He descubierto la música de los noventa con treinta años de retraso. Llevo un tiempo escuchando insistentemente Loveless en mis auriculares, y me pregunto dónde estaba yo metido en aquella época para haber ignorado esta obra maestra de My Bloody Valentine. No es la primera vez que me sucede algo así. Me ha pasado con Paul Auster, por ejemplo; leí Leviatán hace un año y me hice la misma pregunta. Se supone que cada generación tiene una geografía común, un talismán que convierte en cómplices a sus miembros, momentos del pasado donde todos han coincidido puntualmente. Pero existe una minoría de personas que siempre llega tarde.

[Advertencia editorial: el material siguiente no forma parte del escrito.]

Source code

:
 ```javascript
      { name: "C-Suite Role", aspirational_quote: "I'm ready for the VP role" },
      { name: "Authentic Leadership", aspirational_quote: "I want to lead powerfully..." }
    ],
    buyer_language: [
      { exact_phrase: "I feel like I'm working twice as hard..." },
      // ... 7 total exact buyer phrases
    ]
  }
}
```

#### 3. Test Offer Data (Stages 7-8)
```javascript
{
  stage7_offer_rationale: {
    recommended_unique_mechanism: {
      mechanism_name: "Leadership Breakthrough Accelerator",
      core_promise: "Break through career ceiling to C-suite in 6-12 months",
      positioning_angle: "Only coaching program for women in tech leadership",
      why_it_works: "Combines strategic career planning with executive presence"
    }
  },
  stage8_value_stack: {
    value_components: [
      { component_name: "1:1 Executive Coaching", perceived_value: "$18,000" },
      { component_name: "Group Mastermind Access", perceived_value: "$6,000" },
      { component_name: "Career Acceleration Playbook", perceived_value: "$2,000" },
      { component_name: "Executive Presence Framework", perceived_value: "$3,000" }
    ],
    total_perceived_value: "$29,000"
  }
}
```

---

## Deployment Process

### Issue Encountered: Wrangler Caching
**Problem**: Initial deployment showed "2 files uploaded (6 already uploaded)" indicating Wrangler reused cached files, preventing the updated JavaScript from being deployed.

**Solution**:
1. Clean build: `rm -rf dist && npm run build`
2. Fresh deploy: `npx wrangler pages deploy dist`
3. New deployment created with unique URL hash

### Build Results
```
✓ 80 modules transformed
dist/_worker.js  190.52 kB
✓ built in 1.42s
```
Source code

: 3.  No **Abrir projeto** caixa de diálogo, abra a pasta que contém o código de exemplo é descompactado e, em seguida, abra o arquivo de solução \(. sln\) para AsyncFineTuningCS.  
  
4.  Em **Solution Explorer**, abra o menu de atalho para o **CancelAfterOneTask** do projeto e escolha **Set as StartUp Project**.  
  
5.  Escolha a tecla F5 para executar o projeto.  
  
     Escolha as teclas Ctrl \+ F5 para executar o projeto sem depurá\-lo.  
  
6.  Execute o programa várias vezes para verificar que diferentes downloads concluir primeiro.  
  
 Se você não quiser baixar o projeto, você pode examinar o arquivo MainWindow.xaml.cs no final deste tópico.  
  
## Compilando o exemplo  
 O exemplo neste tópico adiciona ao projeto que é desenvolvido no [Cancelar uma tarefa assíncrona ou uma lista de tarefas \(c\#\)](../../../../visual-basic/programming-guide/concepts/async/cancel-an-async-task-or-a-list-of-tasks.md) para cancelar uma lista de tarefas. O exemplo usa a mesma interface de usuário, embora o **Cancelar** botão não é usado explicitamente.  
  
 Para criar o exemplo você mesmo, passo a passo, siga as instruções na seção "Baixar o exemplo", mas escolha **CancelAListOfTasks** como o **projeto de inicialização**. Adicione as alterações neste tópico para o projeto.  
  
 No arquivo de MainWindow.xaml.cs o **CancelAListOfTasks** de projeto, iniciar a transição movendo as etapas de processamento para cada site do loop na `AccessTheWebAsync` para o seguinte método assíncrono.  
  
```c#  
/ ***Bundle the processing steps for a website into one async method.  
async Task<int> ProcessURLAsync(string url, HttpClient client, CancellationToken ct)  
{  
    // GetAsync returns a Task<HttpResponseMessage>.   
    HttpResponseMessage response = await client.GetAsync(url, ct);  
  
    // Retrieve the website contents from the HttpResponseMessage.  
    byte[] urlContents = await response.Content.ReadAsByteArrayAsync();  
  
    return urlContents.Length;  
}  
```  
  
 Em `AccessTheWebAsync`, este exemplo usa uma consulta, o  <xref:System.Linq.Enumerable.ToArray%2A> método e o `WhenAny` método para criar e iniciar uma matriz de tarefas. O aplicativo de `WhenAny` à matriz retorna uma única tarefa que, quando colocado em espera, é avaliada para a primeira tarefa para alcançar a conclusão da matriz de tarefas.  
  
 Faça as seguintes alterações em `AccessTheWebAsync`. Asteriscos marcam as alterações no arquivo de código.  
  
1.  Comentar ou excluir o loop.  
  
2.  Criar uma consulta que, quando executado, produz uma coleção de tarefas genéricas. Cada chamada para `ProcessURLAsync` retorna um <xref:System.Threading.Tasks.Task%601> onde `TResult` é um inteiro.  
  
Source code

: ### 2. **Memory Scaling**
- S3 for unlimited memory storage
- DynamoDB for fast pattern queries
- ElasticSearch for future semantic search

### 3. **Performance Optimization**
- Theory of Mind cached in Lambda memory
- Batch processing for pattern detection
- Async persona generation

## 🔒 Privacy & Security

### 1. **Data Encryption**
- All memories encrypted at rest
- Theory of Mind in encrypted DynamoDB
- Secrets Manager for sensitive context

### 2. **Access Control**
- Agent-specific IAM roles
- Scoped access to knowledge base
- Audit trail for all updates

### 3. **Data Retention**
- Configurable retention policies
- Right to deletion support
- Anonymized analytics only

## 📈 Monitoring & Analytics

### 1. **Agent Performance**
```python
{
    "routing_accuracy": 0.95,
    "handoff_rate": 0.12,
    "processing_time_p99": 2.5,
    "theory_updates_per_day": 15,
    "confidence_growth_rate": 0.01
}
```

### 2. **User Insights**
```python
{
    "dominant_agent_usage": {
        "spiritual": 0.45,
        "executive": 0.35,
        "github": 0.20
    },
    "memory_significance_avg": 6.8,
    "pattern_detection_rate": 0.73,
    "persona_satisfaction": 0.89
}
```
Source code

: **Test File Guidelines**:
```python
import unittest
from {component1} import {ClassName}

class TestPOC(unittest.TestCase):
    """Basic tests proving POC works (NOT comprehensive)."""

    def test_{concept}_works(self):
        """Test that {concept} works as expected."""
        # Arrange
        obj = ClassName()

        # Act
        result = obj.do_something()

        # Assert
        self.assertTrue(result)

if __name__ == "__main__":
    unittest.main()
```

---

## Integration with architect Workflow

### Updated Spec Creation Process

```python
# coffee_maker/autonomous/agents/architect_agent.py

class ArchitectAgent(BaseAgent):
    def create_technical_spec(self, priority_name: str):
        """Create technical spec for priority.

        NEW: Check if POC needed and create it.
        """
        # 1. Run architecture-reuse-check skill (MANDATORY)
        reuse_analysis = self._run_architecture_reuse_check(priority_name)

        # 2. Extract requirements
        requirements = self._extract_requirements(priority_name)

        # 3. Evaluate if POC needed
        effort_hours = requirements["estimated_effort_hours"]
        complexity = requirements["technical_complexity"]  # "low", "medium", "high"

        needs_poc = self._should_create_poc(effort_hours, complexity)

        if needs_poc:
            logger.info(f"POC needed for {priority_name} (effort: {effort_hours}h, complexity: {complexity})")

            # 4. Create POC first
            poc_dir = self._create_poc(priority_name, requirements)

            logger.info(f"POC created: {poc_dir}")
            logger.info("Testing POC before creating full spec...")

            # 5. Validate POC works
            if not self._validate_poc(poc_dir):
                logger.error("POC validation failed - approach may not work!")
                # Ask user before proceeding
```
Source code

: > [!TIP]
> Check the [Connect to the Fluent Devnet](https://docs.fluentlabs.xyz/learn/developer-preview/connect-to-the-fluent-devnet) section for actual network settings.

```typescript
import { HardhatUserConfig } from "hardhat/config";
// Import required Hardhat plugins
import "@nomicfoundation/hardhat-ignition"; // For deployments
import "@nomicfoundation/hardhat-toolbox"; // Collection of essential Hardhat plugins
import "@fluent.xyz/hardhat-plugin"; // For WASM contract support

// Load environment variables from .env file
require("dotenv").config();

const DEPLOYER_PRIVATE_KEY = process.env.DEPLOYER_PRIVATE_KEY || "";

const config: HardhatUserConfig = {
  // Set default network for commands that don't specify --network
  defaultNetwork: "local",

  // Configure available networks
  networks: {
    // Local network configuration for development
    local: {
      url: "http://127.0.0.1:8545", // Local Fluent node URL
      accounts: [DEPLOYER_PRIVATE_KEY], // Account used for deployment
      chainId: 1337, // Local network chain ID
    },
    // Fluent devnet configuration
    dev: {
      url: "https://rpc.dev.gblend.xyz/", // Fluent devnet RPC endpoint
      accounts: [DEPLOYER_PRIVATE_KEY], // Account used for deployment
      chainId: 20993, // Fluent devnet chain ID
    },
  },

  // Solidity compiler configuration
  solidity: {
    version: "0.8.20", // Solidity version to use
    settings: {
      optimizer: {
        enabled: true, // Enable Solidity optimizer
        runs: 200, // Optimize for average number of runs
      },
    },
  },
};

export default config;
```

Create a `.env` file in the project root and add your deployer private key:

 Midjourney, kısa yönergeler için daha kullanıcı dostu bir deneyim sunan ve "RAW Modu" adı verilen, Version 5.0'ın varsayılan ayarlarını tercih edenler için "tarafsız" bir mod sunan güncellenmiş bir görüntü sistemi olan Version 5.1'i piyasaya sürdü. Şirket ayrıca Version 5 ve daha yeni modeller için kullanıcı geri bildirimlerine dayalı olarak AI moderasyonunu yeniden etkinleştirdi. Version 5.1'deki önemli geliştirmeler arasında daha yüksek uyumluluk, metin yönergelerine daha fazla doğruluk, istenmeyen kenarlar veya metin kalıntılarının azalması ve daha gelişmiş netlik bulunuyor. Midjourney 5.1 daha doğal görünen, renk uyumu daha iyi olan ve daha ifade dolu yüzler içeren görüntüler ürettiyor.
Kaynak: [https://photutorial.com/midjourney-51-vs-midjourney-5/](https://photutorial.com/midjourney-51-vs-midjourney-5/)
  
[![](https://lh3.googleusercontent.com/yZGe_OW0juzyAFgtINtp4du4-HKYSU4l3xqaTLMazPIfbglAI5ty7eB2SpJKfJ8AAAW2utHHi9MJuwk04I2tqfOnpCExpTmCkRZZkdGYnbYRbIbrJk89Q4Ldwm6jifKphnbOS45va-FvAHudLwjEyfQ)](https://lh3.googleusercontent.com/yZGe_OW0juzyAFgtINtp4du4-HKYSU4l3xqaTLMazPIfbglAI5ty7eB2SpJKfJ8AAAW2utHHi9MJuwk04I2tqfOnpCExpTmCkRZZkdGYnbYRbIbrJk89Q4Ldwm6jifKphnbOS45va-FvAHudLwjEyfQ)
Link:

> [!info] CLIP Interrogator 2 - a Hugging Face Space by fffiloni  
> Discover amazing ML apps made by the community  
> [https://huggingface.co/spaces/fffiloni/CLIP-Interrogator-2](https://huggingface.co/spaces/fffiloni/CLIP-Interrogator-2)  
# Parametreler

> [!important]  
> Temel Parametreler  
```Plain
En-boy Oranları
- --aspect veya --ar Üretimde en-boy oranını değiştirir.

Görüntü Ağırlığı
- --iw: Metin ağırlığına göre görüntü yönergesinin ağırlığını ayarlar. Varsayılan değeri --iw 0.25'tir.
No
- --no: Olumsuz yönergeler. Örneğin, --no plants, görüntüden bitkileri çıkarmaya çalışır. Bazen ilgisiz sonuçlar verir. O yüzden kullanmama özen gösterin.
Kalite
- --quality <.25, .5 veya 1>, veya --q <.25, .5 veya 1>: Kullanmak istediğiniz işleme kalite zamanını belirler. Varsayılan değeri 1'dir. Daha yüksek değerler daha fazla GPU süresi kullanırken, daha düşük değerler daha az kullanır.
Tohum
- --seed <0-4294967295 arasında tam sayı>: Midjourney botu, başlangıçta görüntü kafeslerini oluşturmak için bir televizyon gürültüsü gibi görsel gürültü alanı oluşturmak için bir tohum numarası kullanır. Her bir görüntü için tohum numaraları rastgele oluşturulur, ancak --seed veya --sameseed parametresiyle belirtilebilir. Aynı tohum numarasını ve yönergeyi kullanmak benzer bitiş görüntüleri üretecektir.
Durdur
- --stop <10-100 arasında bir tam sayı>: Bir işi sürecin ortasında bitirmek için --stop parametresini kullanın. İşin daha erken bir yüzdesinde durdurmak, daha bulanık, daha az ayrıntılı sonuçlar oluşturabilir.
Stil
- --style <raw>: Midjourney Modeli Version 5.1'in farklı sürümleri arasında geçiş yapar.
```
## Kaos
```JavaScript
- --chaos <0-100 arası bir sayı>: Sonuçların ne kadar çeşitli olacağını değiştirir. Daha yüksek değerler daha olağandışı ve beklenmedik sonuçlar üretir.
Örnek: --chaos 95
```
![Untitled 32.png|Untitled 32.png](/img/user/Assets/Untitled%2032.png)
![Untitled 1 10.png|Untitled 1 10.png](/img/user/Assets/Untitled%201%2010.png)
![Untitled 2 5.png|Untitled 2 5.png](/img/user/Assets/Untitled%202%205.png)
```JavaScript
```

Más que un problema de perspicacia es una cuestión de perspectiva: los que llegamos tarde no solemos ser conscientes de donde estamos hasta que dejamos de estar. Para nosotros, nuestra época es como un cuadro impresionista que cobra sentido cuando nos alejamos de él. Tan solo conocemos a través de la memoria porque, a diferencia de nuestros contemporáneos, nos cuesta mucho entender algo tan caótico y fuera de control como el presente. Vivir en diferido es nuestra manera de ver el mundo.
Los retrasados tenemos una gran ventaja y un gran inconveniente. La gran ventaja es que, como experimentamos más tarde los instantes, podemos disfrutarlos con más sabiduría. El gran inconveniente es que eso jamás nos ha servido de nada. Para no desentonar demasiado con el entorno, los retrasados diremos que también vimos esa película o escuchamos aquella canción que a todos les cambió la vida. La memoria de los retrasados está tan llena de espacios en blanco, que muchos descubren que han vivido con retraso cuando no tienen más remedio que inventarse sus recuerdos.
Hay en nosotros un sexto sentido para descubrir a otros retrasados. En mi trabajo es muy fácil distinguirlos entre la masa de estudiantes. Los chavales solitarios a los que normalmente se les toma por tímidos o asociales, o incluso aquellos a quienes se les diagnostica algún trastorno del espectro autista, quizá anden inmersos en el doloroso proceso de ser en el futuro unos adultos retrasados. Cuando los veo deambular por el patio del instituto, sé que ya están cuestionándose cosas que pocos se cuestionan, que creen que cada vez encajan menos en su ambiente y que sienten envidia cuando los demás pueden adaptarse con naturalidad al tráfago diario.
Todo eso lo sé perfectamente porque yo fui uno de ellos.